The appellate court opined that an injured employee who is covered by the VWCA is barred from suing his employer in tort for injuries “arising out of and in the course of the injured employee’s employment.” See, e.g., Simms v. Ruby Tuesday, Inc., 704 S.E.2d 359, 362 (Va. 2011). Further, the Supreme Court of Virginia has interpreted the VWCA as barring suits where, as here, injured employees of a general contractor attempt to sue a subcontractor who was engaged in the general contractor’s “trade, business or occupation.” See, e.g., David White Crane Serv. v. Howell, 714 S.E.2d 572, 575 (Va. 2011). Thus, the Fourth Circuit noted that notwithstanding its own view of the statutory text, when interpreting state law, the Fourth Circuit is obligated to defer to the state’s highest court. Based on the facts, the appellate court determined that East West, a construction subcontractor preparing a worksite for Ashland, was clearly engaged in the same “trade, business or occupation” as Ashland. East West was therefore a statutory co-employee of Demetres under Supreme Court of Virginia precedent. Thus, if the VWCA applied to Demetres’s claim, his suit would be barred.

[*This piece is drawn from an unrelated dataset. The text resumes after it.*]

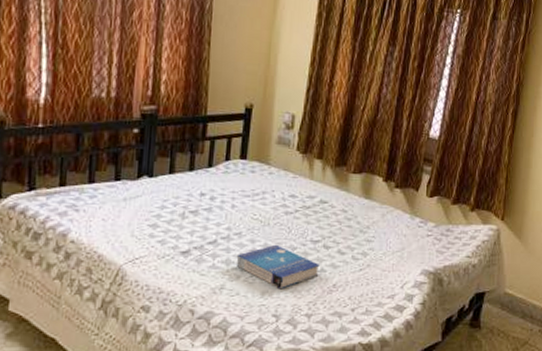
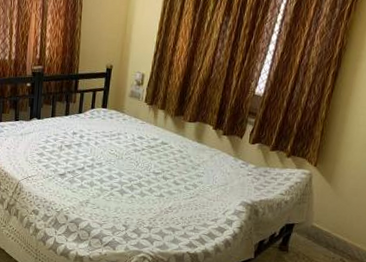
book: present [236,244,320,290] -> none [97,173,159,207]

Citing Garcia, the Fourth Circuit reiterated the lower court’s determination that Virginia was not required to relax its more restrictive workers’ compensation bar to hear a suit permitted under the laws of North Carolina. The appellate court agreed that Garcia foreclosed Demetres’s claim, as the district court opined in Demetres v. E.W. Constr. Co., 995 F. Supp. 2d 539, 544 (E.D. Va. 2014) (relying on Virginia case law to conclude that Demetres’s “tort suit is barred [in Virginia]”). Adhering to Garcia, the Fourth Circuit therefore concluded that Demetres’s claim was barred by the VWCA. Alternatively, the Court stated that even if it were to agree with Demetres that the analysis in Garcia was faulty, the Fourth Circuit was “powerless as a panel to overrule it.” Rather, only the full court, sitting en banc, can overrule a panel decision. The Court stated, therefore, that “for the time being, [the Court] must follow the panel decision” in Garcia and hold that, because Demetres’s injury occurred in Virginia and East West is a statutory co-employee under Virginia law, Demetres’s personal injury action was barred by the VWCA.